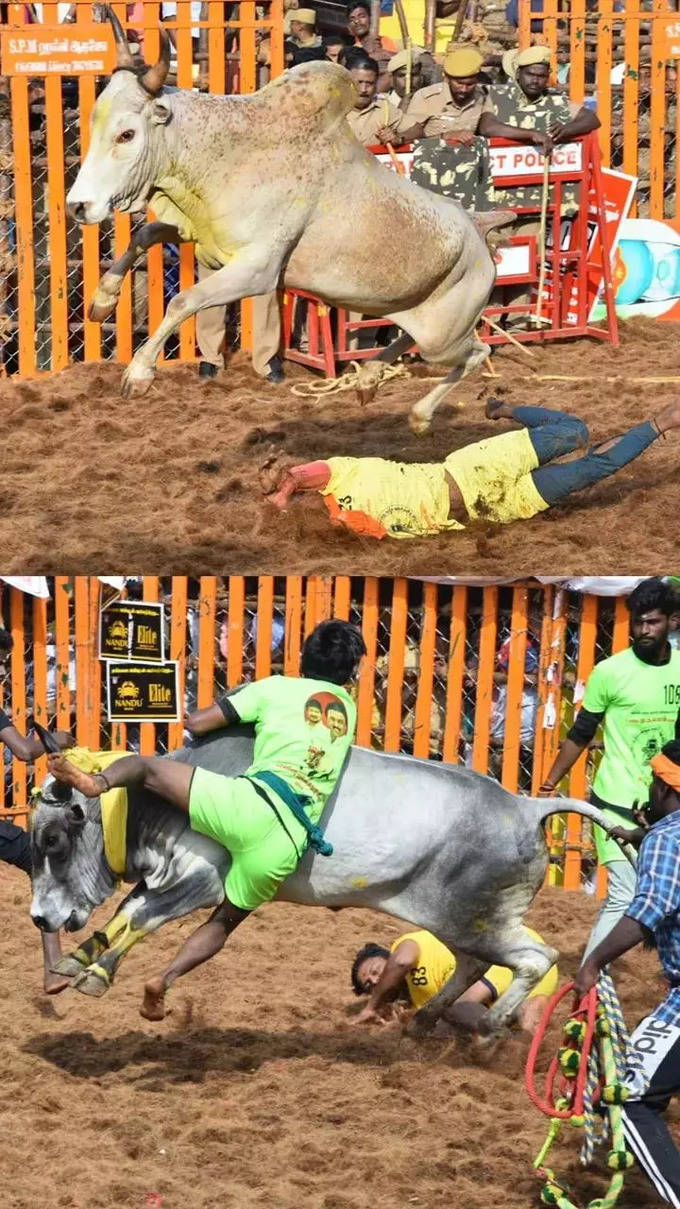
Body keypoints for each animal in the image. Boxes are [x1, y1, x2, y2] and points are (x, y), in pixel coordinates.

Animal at [30, 730, 624, 1034]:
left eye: (53, 840)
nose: (39, 917)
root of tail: (525, 806)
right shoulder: (172, 878)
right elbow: (127, 914)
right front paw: (75, 963)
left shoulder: (206, 881)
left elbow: (142, 917)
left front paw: (95, 974)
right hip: (460, 921)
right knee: (476, 965)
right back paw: (424, 1020)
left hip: (481, 919)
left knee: (537, 959)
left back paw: (492, 1028)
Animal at [64, 11, 508, 435]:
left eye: (126, 134)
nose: (78, 206)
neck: (224, 156)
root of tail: (477, 228)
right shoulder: (205, 240)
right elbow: (146, 233)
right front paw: (102, 301)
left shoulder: (256, 272)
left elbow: (182, 300)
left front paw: (138, 374)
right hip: (413, 317)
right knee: (410, 338)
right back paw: (368, 379)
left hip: (444, 338)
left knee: (478, 353)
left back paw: (418, 415)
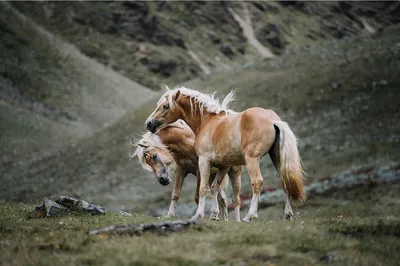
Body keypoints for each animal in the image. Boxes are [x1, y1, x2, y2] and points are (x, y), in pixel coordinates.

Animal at [145, 86, 304, 221]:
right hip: (276, 158)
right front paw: (214, 215)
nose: (149, 123)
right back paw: (288, 214)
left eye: (165, 106)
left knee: (257, 182)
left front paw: (198, 215)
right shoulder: (223, 166)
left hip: (252, 160)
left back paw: (250, 216)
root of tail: (273, 120)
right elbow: (214, 188)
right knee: (284, 181)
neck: (207, 121)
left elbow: (203, 189)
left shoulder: (203, 161)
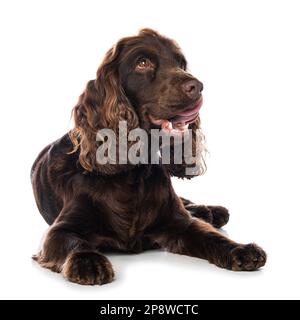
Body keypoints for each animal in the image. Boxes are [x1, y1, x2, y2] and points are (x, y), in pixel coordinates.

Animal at [30, 28, 266, 284]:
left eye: (181, 63)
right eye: (142, 63)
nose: (197, 86)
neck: (131, 173)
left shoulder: (180, 223)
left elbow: (211, 236)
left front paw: (240, 249)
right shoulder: (59, 230)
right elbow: (73, 242)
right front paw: (88, 261)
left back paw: (210, 211)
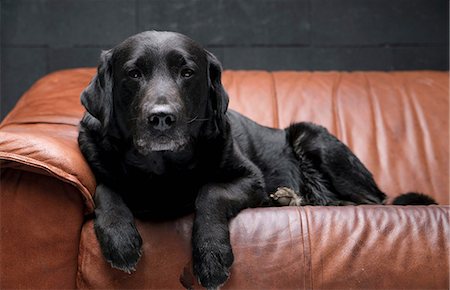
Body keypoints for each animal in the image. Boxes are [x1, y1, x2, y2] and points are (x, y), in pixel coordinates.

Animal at [78, 30, 436, 288]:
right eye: (133, 73)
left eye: (187, 72)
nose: (162, 118)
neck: (163, 167)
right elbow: (104, 188)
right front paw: (120, 239)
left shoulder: (250, 178)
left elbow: (209, 193)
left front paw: (212, 258)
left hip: (310, 135)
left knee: (368, 202)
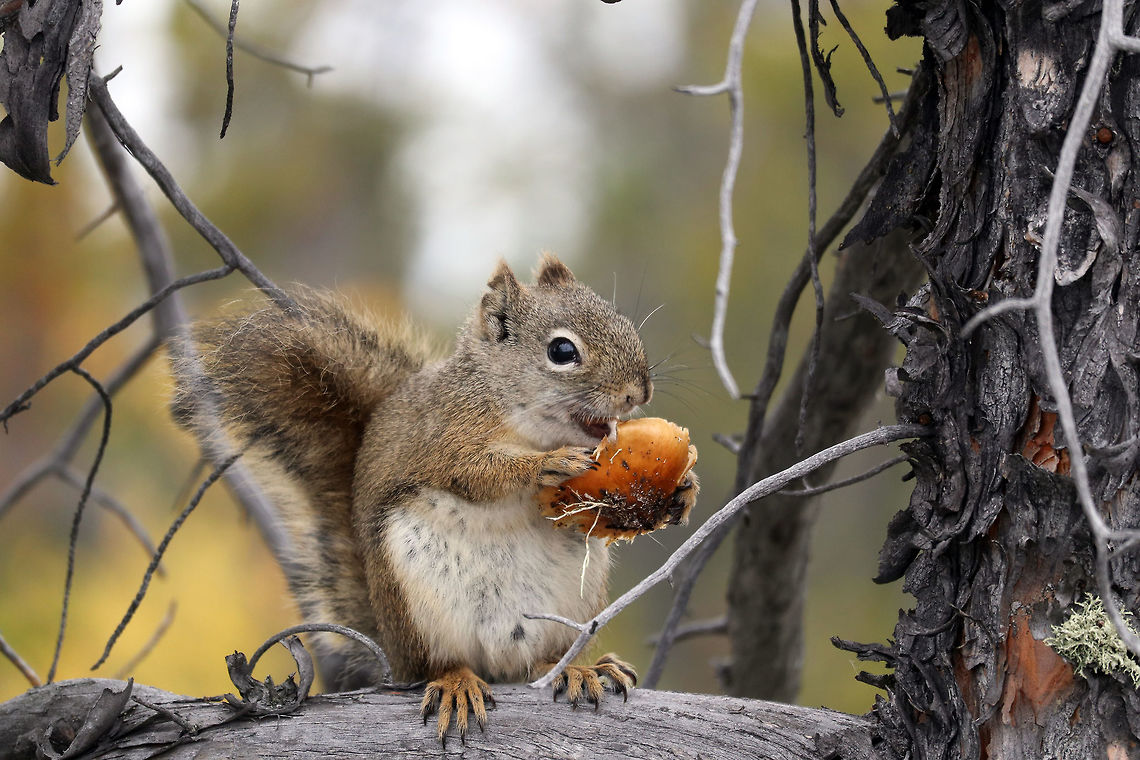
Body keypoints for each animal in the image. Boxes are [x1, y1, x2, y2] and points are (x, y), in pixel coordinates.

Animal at [171, 253, 698, 741]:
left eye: (620, 320)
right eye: (562, 350)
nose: (638, 392)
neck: (504, 401)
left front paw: (684, 491)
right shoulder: (443, 438)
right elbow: (476, 473)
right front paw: (548, 465)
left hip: (573, 607)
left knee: (542, 661)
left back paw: (578, 667)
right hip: (416, 605)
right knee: (439, 663)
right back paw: (456, 683)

-=-=-=-=-

→ **Exercise requirements**:
Look through the records for the word "back". Every line that has it should be copied.

→ **Result of this exercise**:
right back paw: (424, 1020)
left back paw: (492, 1028)
right back paw: (368, 379)
left back paw: (418, 415)
right back paw: (288, 214)
left back paw: (250, 216)
left back paw: (210, 211)
left back paw: (578, 667)
right back paw: (456, 683)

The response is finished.